#### [Task statement]
According to the passage on the esophagus and the cervical spine, what is the average midline distance between the cervical spine and the esophagus?

#### [Passage]
- - - - -
Given the relatively high incidence of dysphagia following ACDF any factor which may limit this complication could be potentially beneficial for patients [2, 3, 8, 12, 14, 15]. Hardware is known to be a contributor to this problem [7, 11]. Now, with a clear description of the normal anatomy in this region, implants can be designed which will place limited pressure on crucial anterior structures such as the esophagus. With an average distance in the midline of 1.02 to 1.31 mm between the cervical spine and the esophagus, the vast majority of cervical plates available today cause resting pressure on the esophagus. This could potentially contribute to dysphagia. It is anticipated that future hardware designs can incorporate these findings and limit hardware profiles in the midline. By preserving the natural course of the esophagus, it would be anticipated that the incidence of dysphagia could be limited. Much like anterior cervical fusion plates, cervical disc replacements that incorporate anterior flanges or screw fixation may benefit from similar considerations. Given the maintenance of motion with cervical disc replacement and potential frictional effects of hardware on the esophagus, our findings may be even more pertinent to these devices.
The limitations of our study include the fact that we used “normal” patients for analysis. Surgical candidates can often have significant anterior cervical osteophytes and may even present with antero- or retrolisthesis at one or more levels. The osteophytes are typically removed at surgery in order to fully decompress the disc space and to accommodate hardware. These osteophytes are produced over years of the degenerative process, and given that extended time period the surrounding structures have time to accommodate to the mass effect that is created. Hence these osteophytes may not contribute to dysphagia in the un-operated cervical spine. Only after there has been surgical trauma and the edition of a plate do the symptoms of dysphagia manifest. Since osteophyte removal is necessary for plate application, they should not contribute to the ultimate relationship that would be found between the esophagus and the cervical spine following ACDF. Rather our findings, recorded from “normal” patients, would be applicable.
The CT scans were obtained in the supine position. It remains unknown if the position of the esophagus relative to the cervical spine changes in an upright position. This appears unlikely as the supine position via gravity, directs more of a posterior force on the esophagus. Lastly, our study was limited to the levels C5 through C7. Findings at other levels will require further study and cannot be directly extrapolated from this report.
One interesting finding observed in this study, although not specifically measured quantitatively, was the anatomic variability of the esophagus as it descends anterior to the cervical spine. In most cases, the esophagus proper becomes well defined at the level of C6. Above, the cricopharyngeus muscle marks the transition from the hypopharynx to the esophagus. There was some anatomic variance as to the exact level where this transition occurred. This too may contribute to the potential risk or predisposition that any particular patient has in developing dysphagia following ACDF.
Conclusions
In summary, the relationship between the esophagus and anterior cervical spine has been described from the level of the C5 vertebral body to the C7 vertebral body. The esophagus lies closest to the vertebral bodies and disc spaces in the midline. A potentially usable space exists between the esophagus and cervical spine at the medial edge of the longus colli muscle bilaterally, right greater than left. Future implant designs will hopefully utilize the relationship of the esophagus to the anterior cervical spine to reduce the incidence of post-operative dysphagia.
- - - - -
[Stored data entries]
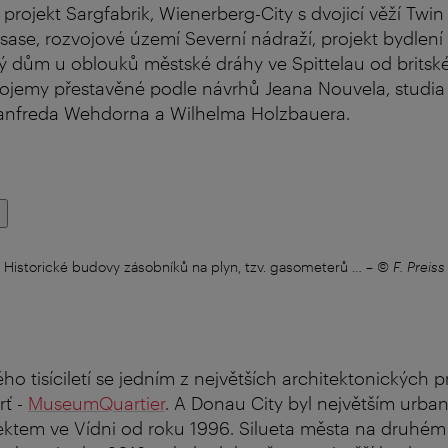
 projekt Sargfabrik, Wienerberg-City s dvojicí věží Twi
sase, rozvojové území Severní nádraží, projekt bydlení
ý dům u oblouků městské dráhy ve Spittelau od britské
ojemy přestavěné podle návrhů Jeana Nouvela, studi
anfreda Wehdorna a Wilhelma Holzbauera.
Historické budovy zásobníků na plyn, tzv. gasometerů …
–
© F. Preiss
 tisíciletí se jedním z největších architektonických pr
rť -
MuseumQuartier
. A Donau City byl největším urba
ektem ve Vídni od roku 1996. Silueta města na druhém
- - - - -
#### [Exercise solution]
1.02 to 1.31 mm